Documentation (weight: 10%)
| Score |
Criteria |
| 10 |
>90% docstring coverage, generated API docs, architectural docs with diagrams |
| 8 |
>80% docstring coverage, README with architecture, no generated API docs |
| 6 |
>60% docstring coverage, basic README |
| 4 |
<60% docstring coverage |
| 2 |
README only |
| 0 |
No documentation |
Complexity (weight: 10%)
| Score |
Criteria |
| 10 |
Median file <150 lines, 0 files >300, max complexity <15 |
| 8 |
Median <150, <=3 files >300, high-complexity files are justified (parsers, UI assembly) |
| 6 |
Median <200, <=10 files >300 |
| 4 |
Median >200 or many files >500 |
| 2 |
Multiple files >1000 lines |
| 0 |
Monolithic files, no decomposition |
Security (weight: 10%)
| Score |
Criteria |
| 10 |
No eval/exec, no subprocess, no secrets, input validation at boundaries |
| 9 |
eval/exec present but sandboxed (restricted builtins, blocklist), no secrets |
| 7 |
eval/exec partially sandboxed, or subprocess with shell=False |
| 5 |
Unsandboxed eval/exec or subprocess with shell=True |
| 3 |
Hardcoded secrets present |
| 0 |
Multiple critical security anti-patterns |
Maintainability (weight: 10%)
| Score |
Criteria |
| 10 |
0 debt markers, consistent error handling, logging, modern tooling |
| 8 |
<5 debt markers, no bare excepts, logging present |
| 6 |
<20 debt markers, some bare excepts |
| 4 |
>20 debt markers or many bare excepts |
| 2 |
Inconsistent patterns, no logging |
| 0 |
No discernible standards |
Step 3: Compute Composite Score
Grade Scale
| Range |
Grade |
Meaning |
| 90-100 |
A |
Production-grade, minimal tech debt |
| 80-89 |
B+ |
Strong codebase, minor gaps |
| 70-79 |
B |
Good foundation, actionable improvements exist |
| 60-69 |
C+ |
Functional but accumulating debt |
| 50-59 |
C |
Significant quality concerns |
| <50 |
D |
Major remediation needed |
Step 4: Write Report
Copy docs/QA-TEMPLATE.md to docs/QA-<YYYY-MM-DD_HHMM>.md and fill in:
- Summary block at the top (immediately after the
# heading):
- Blockquote with composite score, grade, and one-sentence summary
- Quick-reference dimension score table
- The summary sentence should note overall quality posture and the most significant change since the last assessment (or "Baseline assessment" if first run)
- All raw metric values
- All dimension scores with brief justification
- Composite score and grade
- Delta from previous assessment (if one exists)

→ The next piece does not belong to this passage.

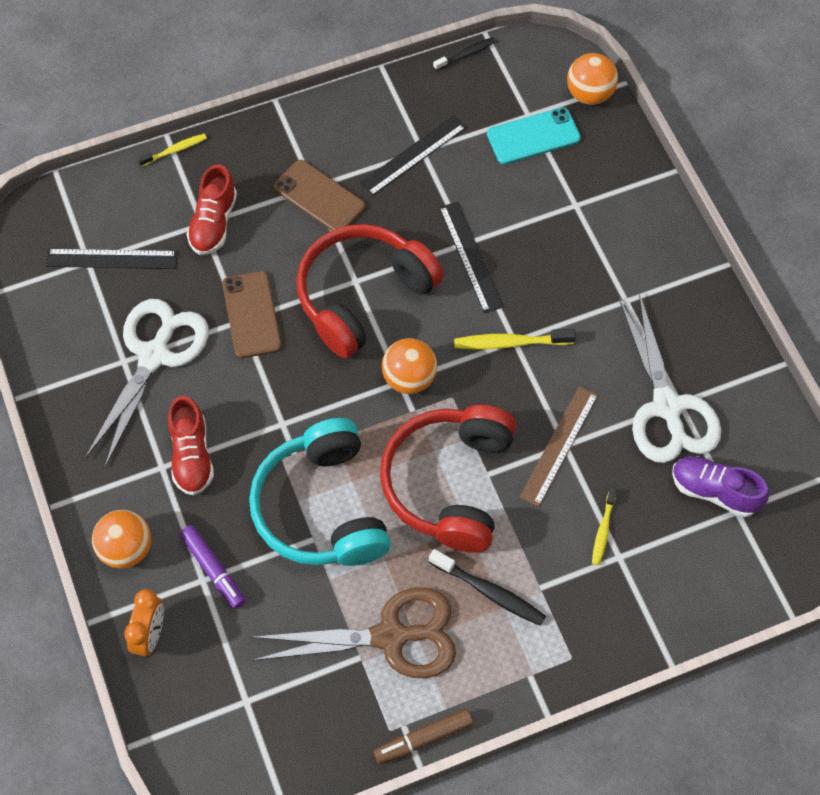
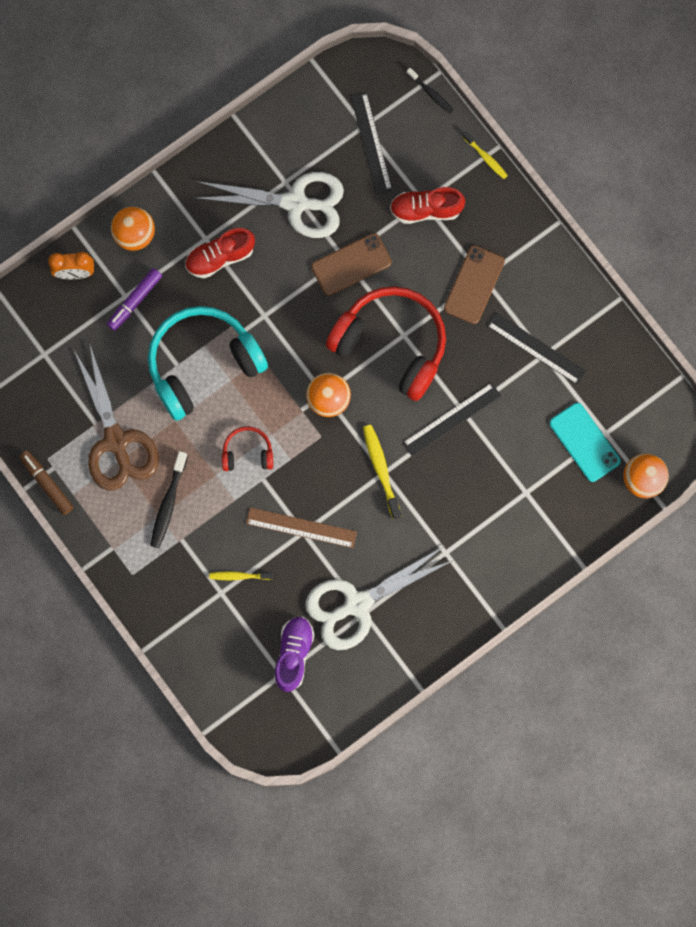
camera: 75 degrees right, 15 degrees up
(449, 483) = (247, 453): red headphones -> red headphones, size x0.46
(466, 54) = (653, 365): black toothbrush -> black toothbrush (431, 93)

- Top 3-5 actionable improvements
- Acknowledgment of any scoring judgment calls
Notes for LLM Execution
- Run all Step 1 commands. Do not skip any -- partial data leads to unreliable scores.
- When scoring Architecture, actually read the import graph. Do not guess from file names alone.
- For Security, read the context around any
eval/exec/subprocess hits to assess sandboxing.
- Be consistent: same rubric, same thresholds, every time. If a metric falls between rubric rows, interpolate linearly.
- If the project adds coverage measurement (
pytest-cov), factor it into Test Health.
- Record the exact command output, not just the derived score. Future assessments need the raw data to compute deltas.
- Check for previous
QA-*.md files in docs/ to compute improvement trends.